### Items:

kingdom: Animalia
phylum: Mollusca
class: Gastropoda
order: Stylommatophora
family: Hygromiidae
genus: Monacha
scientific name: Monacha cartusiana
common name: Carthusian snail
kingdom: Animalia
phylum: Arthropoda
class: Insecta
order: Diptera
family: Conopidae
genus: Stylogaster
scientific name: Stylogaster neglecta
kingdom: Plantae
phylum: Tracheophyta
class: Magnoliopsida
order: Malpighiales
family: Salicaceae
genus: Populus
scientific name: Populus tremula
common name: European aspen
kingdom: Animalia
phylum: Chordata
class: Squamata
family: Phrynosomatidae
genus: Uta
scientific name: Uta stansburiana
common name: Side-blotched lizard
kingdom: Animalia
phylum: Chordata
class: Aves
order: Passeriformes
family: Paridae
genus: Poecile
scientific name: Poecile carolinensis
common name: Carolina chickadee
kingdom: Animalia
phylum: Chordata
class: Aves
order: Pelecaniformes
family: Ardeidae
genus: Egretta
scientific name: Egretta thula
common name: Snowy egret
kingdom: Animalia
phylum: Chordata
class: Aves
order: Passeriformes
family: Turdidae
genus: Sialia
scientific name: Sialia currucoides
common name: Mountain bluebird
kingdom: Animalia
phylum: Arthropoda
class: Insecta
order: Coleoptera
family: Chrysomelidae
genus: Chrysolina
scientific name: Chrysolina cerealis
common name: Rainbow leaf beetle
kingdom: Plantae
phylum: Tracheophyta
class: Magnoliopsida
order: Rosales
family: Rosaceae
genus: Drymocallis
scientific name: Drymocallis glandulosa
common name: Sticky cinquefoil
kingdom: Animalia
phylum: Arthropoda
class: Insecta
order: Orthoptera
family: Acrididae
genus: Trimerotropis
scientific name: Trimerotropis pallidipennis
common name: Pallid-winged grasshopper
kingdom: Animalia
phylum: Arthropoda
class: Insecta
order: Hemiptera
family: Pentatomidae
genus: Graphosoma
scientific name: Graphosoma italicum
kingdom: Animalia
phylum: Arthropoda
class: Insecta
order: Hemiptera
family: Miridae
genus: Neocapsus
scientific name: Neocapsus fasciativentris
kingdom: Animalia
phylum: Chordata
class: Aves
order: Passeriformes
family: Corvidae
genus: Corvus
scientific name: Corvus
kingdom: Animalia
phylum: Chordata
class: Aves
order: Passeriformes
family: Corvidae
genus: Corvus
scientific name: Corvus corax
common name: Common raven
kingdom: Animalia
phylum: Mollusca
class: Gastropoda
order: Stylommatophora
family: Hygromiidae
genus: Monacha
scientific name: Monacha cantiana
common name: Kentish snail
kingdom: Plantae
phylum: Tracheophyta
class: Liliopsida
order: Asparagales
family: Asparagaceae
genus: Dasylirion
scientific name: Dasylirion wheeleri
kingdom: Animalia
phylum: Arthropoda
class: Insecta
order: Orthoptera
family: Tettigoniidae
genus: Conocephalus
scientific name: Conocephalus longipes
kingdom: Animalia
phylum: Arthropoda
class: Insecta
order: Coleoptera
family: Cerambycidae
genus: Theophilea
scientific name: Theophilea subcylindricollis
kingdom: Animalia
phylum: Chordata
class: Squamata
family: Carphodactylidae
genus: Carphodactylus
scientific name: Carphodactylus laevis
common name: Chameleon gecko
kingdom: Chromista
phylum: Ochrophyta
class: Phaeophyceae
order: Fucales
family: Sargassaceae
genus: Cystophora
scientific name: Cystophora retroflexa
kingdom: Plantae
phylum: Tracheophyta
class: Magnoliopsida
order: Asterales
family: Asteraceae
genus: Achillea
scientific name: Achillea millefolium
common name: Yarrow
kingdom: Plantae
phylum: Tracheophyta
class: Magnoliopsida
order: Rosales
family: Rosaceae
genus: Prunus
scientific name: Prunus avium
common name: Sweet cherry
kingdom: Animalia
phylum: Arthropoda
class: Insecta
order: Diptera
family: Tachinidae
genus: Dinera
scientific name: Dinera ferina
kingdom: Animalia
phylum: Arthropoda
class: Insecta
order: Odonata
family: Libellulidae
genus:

### Task brief:
Render the listing as a Markdown table with the columns "Row" and "Line", starting at its first line and ending with the line that contains "family: Pentatomidae". Number each line and omit blank lines.

### Expected answer:
| Row | Line |
|---|---|
| 1 | kingdom: Animalia |
| 2 | phylum: Mollusca |
| 3 | class: Gastropoda |
| 4 | order: Stylommatophora |
| 5 | family: Hygromiidae |
| 6 | genus: Monacha |
| 7 | scientific name: Monacha cartusiana |
| 8 | common name: Carthusian snail |
| 9 | kingdom: Animalia |
| 10 | phylum: Arthropoda |
| 11 | class: Insecta |
| 12 | order: Diptera |
| 13 | family: Conopidae |
| 14 | genus: Stylogaster |
| 15 | scientific name: Stylogaster neglecta |
| 16 | kingdom: Plantae |
| 17 | phylum: Tracheophyta |
| 18 | class: Magnoliopsida |
| 19 | order: Malpighiales |
| 20 | family: Salicaceae |
| 21 | genus: Populus |
| 22 | scientific name: Populus tremula |
| 23 | common name: European aspen |
| 24 | kingdom: Animalia |
| 25 | phylum: Chordata |
| 26 | class: Squamata |
| 27 | family: Phrynosomatidae |
| 28 | genus: Uta |
| 29 | scientific name: Uta stansburiana |
| 30 | common name: Side-blotched lizard |
| 31 | kingdom: Animalia |
| 32 | phylum: Chordata |
| 33 | class: Aves |
| 34 | order: Passeriformes |
| 35 | family: Paridae |
| 36 | genus: Poecile |
| 37 | scientific name: Poecile carolinensis |
| 38 | common name: Carolina chickadee |
| 39 | kingdom: Animalia |
| 40 | phylum: Chordata |
| 41 | class: Aves |
| 42 | order: Pelecaniformes |
| 43 | family: Ardeidae |
| 44 | genus: Egretta |
| 45 | scientific name: Egretta thula |
| 46 | common name: Snowy egret |
| 47 | kingdom: Animalia |
| 48 | phylum: Chordata |
| 49 | class: Aves |
| 50 | order: Passeriformes |
| 51 | family: Turdidae |
| 52 | genus: Sialia |
| 53 | scientific name: Sialia currucoides |
| 54 | common name: Mountain bluebird |
| 55 | kingdom: Animalia |
| 56 | phylum: Arthropoda |
| 57 | class: Insecta |
| 58 | order: Coleoptera |
| 59 | family: Chrysomelidae |
| 60 | genus: Chrysolina |
| 61 | scientific name: Chrysolina cerealis |
| 62 | common name: Rainbow leaf beetle |
| 63 | kingdom: Plantae |
| 64 | phylum: Tracheophyta |
| 65 | class: Magnoliopsida |
| 66 | order: Rosales |
| 67 | family: Rosaceae |
| 68 | genus: Drymocallis |
| 69 | scientific name: Drymocallis glandulosa |
| 70 | common name: Sticky cinquefoil |
| 71 | kingdom: Animalia |
| 72 | phylum: Arthropoda |
| 73 | class: Insecta |
| 74 | order: Orthoptera |
| 75 | family: Acrididae |
| 76 | genus: Trimerotropis |
| 77 | scientific name: Trimerotropis pallidipennis |
| 78 | common name: Pallid-winged grasshopper |
| 79 | kingdom: Animalia |
| 80 | phylum: Arthropoda |
| 81 | class: Insecta |
| 82 | order: Hemiptera |
| 83 | family: Pentatomidae |